Instruction:
What is needed is an exact transcription of every entry below.

Information provided:
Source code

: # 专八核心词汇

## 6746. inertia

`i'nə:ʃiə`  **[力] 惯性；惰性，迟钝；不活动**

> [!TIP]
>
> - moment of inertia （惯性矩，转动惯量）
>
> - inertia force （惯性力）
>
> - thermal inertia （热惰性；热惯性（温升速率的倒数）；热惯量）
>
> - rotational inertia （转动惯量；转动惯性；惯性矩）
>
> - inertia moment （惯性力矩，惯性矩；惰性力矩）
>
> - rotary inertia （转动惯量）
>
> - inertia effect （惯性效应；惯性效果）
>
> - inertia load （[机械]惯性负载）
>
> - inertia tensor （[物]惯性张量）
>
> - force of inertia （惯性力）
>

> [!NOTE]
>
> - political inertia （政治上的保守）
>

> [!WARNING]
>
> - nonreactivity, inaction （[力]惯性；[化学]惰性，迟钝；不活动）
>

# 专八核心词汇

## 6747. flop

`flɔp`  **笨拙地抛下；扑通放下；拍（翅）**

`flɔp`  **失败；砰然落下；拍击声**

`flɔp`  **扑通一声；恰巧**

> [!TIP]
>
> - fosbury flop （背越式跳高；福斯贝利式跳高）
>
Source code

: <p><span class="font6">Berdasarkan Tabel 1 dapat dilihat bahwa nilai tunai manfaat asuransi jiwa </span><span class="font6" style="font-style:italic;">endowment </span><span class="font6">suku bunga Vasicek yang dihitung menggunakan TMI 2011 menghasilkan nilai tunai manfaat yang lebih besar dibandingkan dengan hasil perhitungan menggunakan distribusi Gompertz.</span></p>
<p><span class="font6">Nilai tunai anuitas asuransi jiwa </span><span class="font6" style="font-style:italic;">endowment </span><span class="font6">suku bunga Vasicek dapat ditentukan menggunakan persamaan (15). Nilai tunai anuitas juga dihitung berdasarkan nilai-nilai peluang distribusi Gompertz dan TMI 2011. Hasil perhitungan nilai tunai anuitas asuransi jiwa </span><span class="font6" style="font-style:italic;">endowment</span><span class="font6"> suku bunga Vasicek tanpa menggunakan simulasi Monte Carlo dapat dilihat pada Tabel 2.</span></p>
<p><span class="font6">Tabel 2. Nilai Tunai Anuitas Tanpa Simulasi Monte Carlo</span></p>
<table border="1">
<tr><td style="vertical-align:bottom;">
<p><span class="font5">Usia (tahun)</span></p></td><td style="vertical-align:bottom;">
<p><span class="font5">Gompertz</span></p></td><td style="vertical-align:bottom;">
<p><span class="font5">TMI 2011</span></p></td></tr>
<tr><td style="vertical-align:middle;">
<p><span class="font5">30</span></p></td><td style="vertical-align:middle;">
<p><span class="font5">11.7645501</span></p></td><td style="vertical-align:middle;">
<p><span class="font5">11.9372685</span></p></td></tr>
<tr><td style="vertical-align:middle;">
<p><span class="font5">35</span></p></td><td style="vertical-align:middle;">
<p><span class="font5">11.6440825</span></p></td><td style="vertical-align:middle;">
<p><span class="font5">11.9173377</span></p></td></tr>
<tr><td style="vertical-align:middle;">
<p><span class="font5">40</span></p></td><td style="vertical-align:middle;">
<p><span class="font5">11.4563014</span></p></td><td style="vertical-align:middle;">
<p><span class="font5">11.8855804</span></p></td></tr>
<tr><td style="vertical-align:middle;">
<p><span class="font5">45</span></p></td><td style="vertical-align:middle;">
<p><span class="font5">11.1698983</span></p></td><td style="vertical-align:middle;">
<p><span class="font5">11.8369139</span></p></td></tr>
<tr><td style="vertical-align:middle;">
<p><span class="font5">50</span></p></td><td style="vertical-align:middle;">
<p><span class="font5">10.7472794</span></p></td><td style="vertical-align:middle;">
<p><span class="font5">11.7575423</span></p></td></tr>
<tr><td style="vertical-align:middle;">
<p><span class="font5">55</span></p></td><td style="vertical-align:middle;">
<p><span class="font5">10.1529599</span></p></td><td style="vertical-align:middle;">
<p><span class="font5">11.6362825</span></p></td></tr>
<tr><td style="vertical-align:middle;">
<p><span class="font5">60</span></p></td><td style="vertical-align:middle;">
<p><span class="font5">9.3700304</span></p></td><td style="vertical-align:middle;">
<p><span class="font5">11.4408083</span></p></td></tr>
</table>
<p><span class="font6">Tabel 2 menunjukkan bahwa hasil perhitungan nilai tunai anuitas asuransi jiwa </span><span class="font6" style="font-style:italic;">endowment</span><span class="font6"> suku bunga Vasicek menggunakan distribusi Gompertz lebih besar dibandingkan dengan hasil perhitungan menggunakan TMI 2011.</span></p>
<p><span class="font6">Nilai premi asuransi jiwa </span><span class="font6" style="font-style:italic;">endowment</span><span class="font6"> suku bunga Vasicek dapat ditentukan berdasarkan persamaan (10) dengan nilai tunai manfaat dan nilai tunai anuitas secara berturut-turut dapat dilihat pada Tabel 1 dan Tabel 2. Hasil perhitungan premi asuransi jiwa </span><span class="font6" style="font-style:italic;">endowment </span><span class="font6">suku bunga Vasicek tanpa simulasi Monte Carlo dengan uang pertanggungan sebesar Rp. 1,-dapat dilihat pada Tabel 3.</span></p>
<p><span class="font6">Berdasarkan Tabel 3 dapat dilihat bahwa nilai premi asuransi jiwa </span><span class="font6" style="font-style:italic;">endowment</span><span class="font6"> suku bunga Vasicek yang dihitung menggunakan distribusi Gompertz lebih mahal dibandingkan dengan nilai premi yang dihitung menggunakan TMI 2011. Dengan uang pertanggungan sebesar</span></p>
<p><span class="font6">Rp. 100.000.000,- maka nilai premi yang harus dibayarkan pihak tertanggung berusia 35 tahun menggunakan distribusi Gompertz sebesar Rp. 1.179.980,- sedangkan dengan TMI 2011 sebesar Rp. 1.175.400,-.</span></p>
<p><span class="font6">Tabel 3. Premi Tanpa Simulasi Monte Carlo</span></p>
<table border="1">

Solved exercise:
Source code

: # 专八核心词汇

## 6746. inertia

`i'nə:ʃiə`  **[力] 惯性；惰性，迟钝；不活动**

> [!TIP]
>
> - moment of inertia （惯性矩，转动惯量）
>
> - inertia force （惯性力）
>
> - thermal inertia （热惰性；热惯性（温升速率的倒数）；热惯量）
>
> - rotational inertia （转动惯量；转动惯性；惯性矩）
>
> - inertia moment （惯性力矩，惯性矩；惰性力矩）
>
> - rotary inertia （转动惯量）
>
> - inertia effect （惯性效应；惯性效果）
>
> - inertia load （[机械]惯性负载）
>
> - inertia tensor （[物]惯性张量）
>
> - force of inertia （惯性力）
>

> [!NOTE]
>
> - political inertia （政治上的保守）
>

> [!WARNING]
>
> - nonreactivity, inaction （[力]惯性；[化学]惰性，迟钝；不活动）
>

# 专八核心词汇

## 6747. flop

`flɔp`  **笨拙地抛下；扑通放下；拍（翅）**

`flɔp`  **失败；砰然落下；拍击声**

`flɔp`  **扑通一声；恰巧**

> [!TIP]
>
> - fosbury flop （背越式跳高；福斯贝利式跳高）
>
Source code

: <p><span class="font6">Berdasarkan Tabel 1 dapat dilihat bahwa nilai tunai manfaat asuransi jiwa </span><span class="font6" style="font-style:italic;">endowment </span><span class="font6">suku bunga Vasicek yang dihitung menggunakan TMI 2011 menghasilkan nilai tunai manfaat yang lebih besar dibandingkan dengan hasil perhitungan menggunakan distribusi Gompertz.</span></p>
<p><span class="font6">Nilai tunai anuitas asuransi jiwa </span><span class="font6" style="font-style:italic;">endowment </span><span class="font6">suku bunga Vasicek dapat ditentukan menggunakan persamaan (15). Nilai tunai anuitas juga dihitung berdasarkan nilai-nilai peluang distribusi Gompertz dan TMI 2011. Hasil perhitungan nilai tunai anuitas asuransi jiwa </span><span class="font6" style="font-style:italic;">endowment</span><span class="font6"> suku bunga Vasicek tanpa menggunakan simulasi Monte Carlo dapat dilihat pada Tabel 2.</span></p>
<p><span class="font6">Tabel 2. Nilai Tunai Anuitas Tanpa Simulasi Monte Carlo</span></p>
<table border="1">
<tr><td style="vertical-align:bottom;">
<p><span class="font5">Usia (tahun)</span></p></td><td style="vertical-align:bottom;">
<p><span class="font5">Gompertz</span></p></td><td style="vertical-align:bottom;">
<p><span class="font5">TMI 2011</span></p></td></tr>
<tr><td style="vertical-align:middle;">
<p><span class="font5">30</span></p></td><td style="vertical-align:middle;">
<p><span class="font5">11.7645501</span></p></td><td style="vertical-align:middle;">
<p><span class="font5">11.9372685</span></p></td></tr>
<tr><td style="vertical-align:middle;">
<p><span class="font5">35</span></p></td><td style="vertical-align:middle;">
<p><span class="font5">11.6440825</span></p></td><td style="vertical-align:middle;">
<p><span class="font5">11.9173377</span></p></td></tr>
<tr><td style="vertical-align:middle;">
<p><span class="font5">40</span></p></td><td style="vertical-align:middle;">
<p><span class="font5">11.4563014</span></p></td><td style="vertical-align:middle;">
<p><span class="font5">11.8855804</span></p></td></tr>
<tr><td style="vertical-align:middle;">
<p><span class="font5">45</span></p></td><td style="vertical-align:middle;">
<p><span class="font5">11.1698983</span></p></td><td style="vertical-align:middle;">
<p><span class="font5">11.8369139</span></p></td></tr>
<tr><td style="vertical-align:middle;">
<p><span class="font5">50</span></p></td><td style="vertical-align:middle;">
<p><span class="font5">10.7472794</span></p></td><td style="vertical-align:middle;">
<p><span class="font5">11.7575423</span></p></td></tr>
<tr><td style="vertical-align:middle;">
<p><span class="font5">55</span></p></td><td style="vertical-align:middle;">
<p><span class="font5">10.1529599</span></p></td><td style="vertical-align:middle;">
<p><span class="font5">11.6362825</span></p></td></tr>
<tr><td style="vertical-align:middle;">
<p><span class="font5">60</span></p></td><td style="vertical-align:middle;">
<p><span class="font5">9.3700304</span></p></td><td style="vertical-align:middle;">
<p><span class="font5">11.4408083</span></p></td></tr>
</table>
<p><span class="font6">Tabel 2 menunjukkan bahwa hasil perhitungan nilai tunai anuitas asuransi jiwa </span><span class="font6" style="font-style:italic;">endowment</span><span class="font6"> suku bunga Vasicek menggunakan distribusi Gompertz lebih besar dibandingkan dengan hasil perhitungan menggunakan TMI 2011.</span></p>
<p><span class="font6">Nilai premi asuransi jiwa </span><span class="font6" style="font-style:italic;">endowment</span><span class="font6"> suku bunga Vasicek dapat ditentukan berdasarkan persamaan (10) dengan nilai tunai manfaat dan nilai tunai anuitas secara berturut-turut dapat dilihat pada Tabel 1 dan Tabel 2. Hasil perhitungan premi asuransi jiwa </span><span class="font6" style="font-style:italic;">endowment </span><span class="font6">suku bunga Vasicek tanpa simulasi Monte Carlo dengan uang pertanggungan sebesar Rp. 1,-dapat dilihat pada Tabel 3.</span></p>
<p><span class="font6">Berdasarkan Tabel 3 dapat dilihat bahwa nilai premi asuransi jiwa </span><span class="font6" style="font-style:italic;">endowment</span><span class="font6"> suku bunga Vasicek yang dihitung menggunakan distribusi Gompertz lebih mahal dibandingkan dengan nilai premi yang dihitung menggunakan TMI 2011. Dengan uang pertanggungan sebesar</span></p>
<p><span class="font6">Rp. 100.000.000,- maka nilai premi yang harus dibayarkan pihak tertanggung berusia 35 tahun menggunakan distribusi Gompertz sebesar Rp. 1.179.980,- sedangkan dengan TMI 2011 sebesar Rp. 1.175.400,-.</span></p>
<p><span class="font6">Tabel 3. Premi Tanpa Simulasi Monte Carlo</span></p>
<table border="1">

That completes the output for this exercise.